Ten year-old Patrick Beni was home that fatal Wednesday morning. Like other children of his age, he did not go to school due to the inclement weather, with non-stop rain almost all weekend. His mother was asleep in her bedroom of the rented home on the foothills of the Koa Hill settlement, inhabited by largely Malaitan workers. For her mother, it was a perfect weather to snuggle way under a warm blanket while the kids were left to their own devices.
Being the eldest, Patrick was up to his duties. As he peered out the window he could see the Mataniko River had burst its banks and floodwaters were beginning to rise faster than he had previously witnessed in a series of floodings over the previous 12 months. He went to his mother’s bedroom and raised the alarm “I rushed in to wake Mum who was sleeping in her room and told her we must escape because the floods are coming. But Mum responded the water won’t reach our house. I insisted she get up to see for herself,” young Patrick told a local newspaper.

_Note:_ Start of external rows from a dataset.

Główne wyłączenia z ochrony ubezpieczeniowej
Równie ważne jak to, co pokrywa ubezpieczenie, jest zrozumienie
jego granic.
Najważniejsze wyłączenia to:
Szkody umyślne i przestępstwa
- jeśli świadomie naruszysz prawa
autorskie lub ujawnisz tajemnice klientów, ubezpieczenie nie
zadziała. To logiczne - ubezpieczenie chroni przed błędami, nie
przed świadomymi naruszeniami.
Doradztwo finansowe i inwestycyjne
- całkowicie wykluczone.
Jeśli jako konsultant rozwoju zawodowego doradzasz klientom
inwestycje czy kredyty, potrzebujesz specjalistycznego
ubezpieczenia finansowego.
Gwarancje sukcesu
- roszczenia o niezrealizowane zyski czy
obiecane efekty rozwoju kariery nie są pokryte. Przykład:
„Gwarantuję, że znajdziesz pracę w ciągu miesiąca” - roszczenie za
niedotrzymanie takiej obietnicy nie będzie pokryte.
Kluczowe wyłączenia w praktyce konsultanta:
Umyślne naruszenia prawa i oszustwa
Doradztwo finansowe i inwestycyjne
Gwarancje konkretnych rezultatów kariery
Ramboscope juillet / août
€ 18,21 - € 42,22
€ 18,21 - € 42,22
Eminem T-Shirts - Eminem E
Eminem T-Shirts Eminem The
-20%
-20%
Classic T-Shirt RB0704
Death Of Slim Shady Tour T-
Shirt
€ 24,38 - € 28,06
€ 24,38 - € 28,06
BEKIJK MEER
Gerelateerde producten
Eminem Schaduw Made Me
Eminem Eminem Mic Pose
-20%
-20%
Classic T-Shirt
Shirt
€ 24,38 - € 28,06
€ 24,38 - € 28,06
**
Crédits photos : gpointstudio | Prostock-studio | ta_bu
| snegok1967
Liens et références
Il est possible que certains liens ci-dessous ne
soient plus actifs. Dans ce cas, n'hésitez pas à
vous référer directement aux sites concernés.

By then it was far too late. Their house was surrounded by fast flowing currents. The first victim was his younger brother named Junior. He was crushed to death by a falling sago palm tree adjacent to the house. His mother grabbed Patrick’s 18-month-old sister Salome and caught hold of one of the sago palm trees as it swept past their house, which quickly followed. Patrick and his other brother, Francis, 7, held on to the second sago palm tree. “When we came to the old Mataniko Bridge, I told my brother Francis to keep close to me as we squeezed our way through the debris blocking the bridge. We managed to get through under the bridge and on the other side,” he said. At that point he had lost sight of his mother and baby Salome.